US_led_currency-war_final.pdf (brookings.edu)
https://www.brookings.edu/wp-content/uploads/2020/02/US_led_currency-war_final.pdf
The macroeconomic implications of Biden’s $1.9 trillion fiscal package (brookings.edu)
https://www.brookings.edu/blog/up-front/2021/01/28/the-macroeconomic-implications-of-bidens-1-9-trillion-fiscal-package/
Bruce Hall: You do know that at least two of the links you’ve just put up have been posted by me (i.e., Menzie Chinn, co-blogger on this weblog) in my posts (i.e., not just my comments). I know almost all of these people personally and have cited them (Sheiner, Edelberg, W. McKinnon) in other recent posts. So what the heck are you talking about?
Bruce often posts links that he has not bothered to read. I suspect he Googled Biden and bad and posted anything he came up with.
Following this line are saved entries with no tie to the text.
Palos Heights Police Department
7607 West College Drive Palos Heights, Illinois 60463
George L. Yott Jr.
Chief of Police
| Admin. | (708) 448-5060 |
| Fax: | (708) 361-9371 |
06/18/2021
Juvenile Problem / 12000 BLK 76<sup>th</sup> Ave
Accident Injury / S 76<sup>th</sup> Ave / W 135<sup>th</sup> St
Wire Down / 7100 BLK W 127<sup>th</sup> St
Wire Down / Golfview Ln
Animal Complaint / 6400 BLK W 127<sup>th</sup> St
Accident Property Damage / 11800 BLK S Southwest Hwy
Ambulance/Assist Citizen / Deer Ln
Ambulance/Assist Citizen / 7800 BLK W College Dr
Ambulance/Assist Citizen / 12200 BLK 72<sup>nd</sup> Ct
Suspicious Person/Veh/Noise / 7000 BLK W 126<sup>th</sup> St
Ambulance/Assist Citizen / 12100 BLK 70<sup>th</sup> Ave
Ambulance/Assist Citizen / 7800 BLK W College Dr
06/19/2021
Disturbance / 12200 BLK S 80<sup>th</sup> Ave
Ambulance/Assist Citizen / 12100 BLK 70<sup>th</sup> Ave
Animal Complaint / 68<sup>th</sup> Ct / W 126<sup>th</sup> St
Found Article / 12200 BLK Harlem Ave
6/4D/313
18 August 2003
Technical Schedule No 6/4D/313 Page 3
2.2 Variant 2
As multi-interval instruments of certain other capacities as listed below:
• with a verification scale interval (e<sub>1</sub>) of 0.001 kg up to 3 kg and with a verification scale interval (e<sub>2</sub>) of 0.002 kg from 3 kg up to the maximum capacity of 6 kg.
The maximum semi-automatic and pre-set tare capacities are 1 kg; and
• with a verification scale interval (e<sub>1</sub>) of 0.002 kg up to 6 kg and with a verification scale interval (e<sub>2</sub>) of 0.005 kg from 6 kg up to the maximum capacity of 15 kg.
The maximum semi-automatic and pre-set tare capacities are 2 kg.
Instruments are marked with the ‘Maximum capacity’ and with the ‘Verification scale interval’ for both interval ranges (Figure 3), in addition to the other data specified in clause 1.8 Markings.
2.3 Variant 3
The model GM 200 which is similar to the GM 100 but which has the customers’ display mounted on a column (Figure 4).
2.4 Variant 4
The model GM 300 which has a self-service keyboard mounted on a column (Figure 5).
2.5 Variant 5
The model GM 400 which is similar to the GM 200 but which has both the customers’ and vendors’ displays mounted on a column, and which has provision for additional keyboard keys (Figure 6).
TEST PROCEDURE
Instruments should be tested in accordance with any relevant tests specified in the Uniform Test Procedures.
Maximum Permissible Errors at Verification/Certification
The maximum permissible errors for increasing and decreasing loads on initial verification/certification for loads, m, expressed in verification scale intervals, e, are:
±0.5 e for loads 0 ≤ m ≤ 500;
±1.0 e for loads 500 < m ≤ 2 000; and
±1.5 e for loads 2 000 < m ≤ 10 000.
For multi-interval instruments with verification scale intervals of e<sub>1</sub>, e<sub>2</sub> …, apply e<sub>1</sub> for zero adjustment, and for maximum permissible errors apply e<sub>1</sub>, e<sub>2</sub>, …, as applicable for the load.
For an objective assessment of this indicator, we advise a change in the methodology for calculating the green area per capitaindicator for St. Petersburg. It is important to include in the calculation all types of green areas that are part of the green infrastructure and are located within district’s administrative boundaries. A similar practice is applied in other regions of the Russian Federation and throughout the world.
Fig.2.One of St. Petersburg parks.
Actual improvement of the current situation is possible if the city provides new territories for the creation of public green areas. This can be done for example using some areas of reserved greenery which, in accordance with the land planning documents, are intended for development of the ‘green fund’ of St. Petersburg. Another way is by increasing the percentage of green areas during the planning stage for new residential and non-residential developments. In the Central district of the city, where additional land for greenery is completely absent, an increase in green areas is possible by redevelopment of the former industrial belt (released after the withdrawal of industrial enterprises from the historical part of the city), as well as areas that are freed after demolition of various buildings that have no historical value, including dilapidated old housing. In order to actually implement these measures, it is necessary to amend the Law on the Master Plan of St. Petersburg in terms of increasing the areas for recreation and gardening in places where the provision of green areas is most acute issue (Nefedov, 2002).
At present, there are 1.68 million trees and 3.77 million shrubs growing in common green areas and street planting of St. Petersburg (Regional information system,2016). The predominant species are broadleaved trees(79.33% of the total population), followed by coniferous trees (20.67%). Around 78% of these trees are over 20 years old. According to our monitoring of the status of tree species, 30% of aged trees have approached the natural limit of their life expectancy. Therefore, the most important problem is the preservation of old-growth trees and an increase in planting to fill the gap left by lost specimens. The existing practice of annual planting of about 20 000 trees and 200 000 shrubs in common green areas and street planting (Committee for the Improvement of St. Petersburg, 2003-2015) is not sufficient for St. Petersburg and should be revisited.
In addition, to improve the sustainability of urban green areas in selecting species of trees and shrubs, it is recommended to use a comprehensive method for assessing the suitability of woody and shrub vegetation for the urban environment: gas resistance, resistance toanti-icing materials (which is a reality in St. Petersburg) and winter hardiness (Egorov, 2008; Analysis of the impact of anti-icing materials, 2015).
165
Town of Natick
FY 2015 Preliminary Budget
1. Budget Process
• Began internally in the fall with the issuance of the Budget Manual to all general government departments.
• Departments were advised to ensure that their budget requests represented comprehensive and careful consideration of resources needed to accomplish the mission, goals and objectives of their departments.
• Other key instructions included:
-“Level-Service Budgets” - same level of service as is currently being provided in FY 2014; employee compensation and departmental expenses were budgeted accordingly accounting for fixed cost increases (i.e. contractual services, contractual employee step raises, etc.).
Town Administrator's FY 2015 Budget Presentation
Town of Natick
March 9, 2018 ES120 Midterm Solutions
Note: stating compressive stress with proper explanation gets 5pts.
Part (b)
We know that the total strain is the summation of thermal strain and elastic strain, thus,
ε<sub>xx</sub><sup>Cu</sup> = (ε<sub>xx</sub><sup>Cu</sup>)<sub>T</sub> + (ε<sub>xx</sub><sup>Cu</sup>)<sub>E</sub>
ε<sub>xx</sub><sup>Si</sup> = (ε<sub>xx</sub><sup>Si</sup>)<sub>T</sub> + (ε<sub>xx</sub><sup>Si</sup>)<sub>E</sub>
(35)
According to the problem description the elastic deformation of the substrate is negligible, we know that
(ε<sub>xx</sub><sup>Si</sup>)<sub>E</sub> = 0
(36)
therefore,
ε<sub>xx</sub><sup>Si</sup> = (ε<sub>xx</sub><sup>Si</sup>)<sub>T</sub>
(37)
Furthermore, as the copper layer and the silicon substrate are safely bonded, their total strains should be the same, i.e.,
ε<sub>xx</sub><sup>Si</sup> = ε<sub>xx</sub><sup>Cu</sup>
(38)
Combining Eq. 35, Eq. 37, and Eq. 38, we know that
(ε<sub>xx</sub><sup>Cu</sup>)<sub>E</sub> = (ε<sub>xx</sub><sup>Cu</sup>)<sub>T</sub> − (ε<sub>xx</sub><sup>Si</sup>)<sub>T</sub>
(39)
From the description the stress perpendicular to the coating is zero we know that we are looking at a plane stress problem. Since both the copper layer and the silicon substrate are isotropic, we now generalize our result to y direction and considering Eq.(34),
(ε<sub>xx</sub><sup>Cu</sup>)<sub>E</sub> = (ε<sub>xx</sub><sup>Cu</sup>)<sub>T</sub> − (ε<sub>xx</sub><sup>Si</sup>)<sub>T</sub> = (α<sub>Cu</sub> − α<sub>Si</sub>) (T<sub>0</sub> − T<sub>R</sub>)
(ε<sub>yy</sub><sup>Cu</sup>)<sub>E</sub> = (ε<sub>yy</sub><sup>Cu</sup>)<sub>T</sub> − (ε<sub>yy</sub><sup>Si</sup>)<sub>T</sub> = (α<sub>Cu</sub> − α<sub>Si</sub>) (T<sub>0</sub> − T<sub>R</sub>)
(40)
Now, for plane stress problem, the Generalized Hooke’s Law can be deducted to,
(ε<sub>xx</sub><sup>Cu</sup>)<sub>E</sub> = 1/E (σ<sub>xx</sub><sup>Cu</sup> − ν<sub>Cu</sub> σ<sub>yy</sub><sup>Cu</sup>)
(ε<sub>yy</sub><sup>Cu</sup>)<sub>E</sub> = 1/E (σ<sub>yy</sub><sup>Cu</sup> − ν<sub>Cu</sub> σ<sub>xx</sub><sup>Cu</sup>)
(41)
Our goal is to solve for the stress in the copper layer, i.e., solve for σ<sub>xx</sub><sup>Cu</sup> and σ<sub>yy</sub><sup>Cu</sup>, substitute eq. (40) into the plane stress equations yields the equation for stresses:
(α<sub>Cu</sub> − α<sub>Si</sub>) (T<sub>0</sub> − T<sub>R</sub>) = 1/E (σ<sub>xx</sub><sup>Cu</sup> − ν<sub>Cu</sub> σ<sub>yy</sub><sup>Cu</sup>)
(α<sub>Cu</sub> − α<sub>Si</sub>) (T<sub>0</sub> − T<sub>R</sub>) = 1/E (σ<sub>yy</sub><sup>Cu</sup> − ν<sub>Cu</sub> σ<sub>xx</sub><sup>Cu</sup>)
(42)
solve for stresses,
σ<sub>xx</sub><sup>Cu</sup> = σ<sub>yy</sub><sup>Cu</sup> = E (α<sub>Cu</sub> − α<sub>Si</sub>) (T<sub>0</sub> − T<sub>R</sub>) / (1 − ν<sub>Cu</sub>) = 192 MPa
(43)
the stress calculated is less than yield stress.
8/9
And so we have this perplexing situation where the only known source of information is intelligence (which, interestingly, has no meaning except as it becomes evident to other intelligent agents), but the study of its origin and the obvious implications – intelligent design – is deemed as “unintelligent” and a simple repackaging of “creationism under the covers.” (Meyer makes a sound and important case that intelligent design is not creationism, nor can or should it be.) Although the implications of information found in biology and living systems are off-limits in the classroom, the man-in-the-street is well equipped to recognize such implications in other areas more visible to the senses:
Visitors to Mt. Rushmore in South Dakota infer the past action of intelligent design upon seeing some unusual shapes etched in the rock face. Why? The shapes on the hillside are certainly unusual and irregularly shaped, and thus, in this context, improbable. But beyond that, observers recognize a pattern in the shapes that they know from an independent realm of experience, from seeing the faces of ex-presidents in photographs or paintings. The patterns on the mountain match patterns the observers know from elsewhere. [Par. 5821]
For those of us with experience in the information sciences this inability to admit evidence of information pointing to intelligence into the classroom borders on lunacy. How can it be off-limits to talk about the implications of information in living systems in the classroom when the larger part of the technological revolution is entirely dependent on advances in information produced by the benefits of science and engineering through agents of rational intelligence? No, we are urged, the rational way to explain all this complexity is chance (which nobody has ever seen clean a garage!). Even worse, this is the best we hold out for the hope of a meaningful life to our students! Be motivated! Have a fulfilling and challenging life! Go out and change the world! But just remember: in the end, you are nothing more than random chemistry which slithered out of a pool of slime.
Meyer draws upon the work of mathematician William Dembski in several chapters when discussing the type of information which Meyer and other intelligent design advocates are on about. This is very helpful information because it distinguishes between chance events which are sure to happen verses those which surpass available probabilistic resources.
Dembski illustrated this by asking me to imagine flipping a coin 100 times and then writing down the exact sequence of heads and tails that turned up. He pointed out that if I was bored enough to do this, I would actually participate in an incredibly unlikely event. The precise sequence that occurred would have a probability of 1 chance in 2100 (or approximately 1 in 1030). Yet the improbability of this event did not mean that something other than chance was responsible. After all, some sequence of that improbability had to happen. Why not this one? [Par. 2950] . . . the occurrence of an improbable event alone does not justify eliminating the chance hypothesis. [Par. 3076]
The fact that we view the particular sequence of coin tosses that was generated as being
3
Of course his latest suggests that FED policy that allows the dollar to value will be really bad as it will be INFLATIONARY. He leads with Stephen Roach but did he bothered to read even the subtitles of the first link he put up:
“The US economy’s V-shaped recovery is “in tatters”, due to rising coronavirus cases and new restrictions, according to Yale economist and former Morgan Stanley Asia chair Stephen Roach.
Roach said the dollar could drop around 20% this year, thanks to the growing US budget deficit and next-to-zero interest rates at the Federal Reserve.”
So Roach is saying the recovery is not guaranteed and we may need a lot of economic stimulus. In this context, devaluation of the dollar is good policy but not bad.
But Bruce Hall is too stupid to get this. He is too lazy to read his own links. No – he does not know what he is talking about. He never does. But this fool cannot stop himself from going on and on babbling nonsense. He reminds me of Donald Trump in that way.
Is your computer just randomly posting links you have not read again? If you bothered to READ what these economists are saying you might just see they are supporting what our host has been saying. Then again you are truly too stupid to understand what ANY of these discussions mean.
Most people by now would just give up. But you go on and on embarrassing yourself and your poor mom.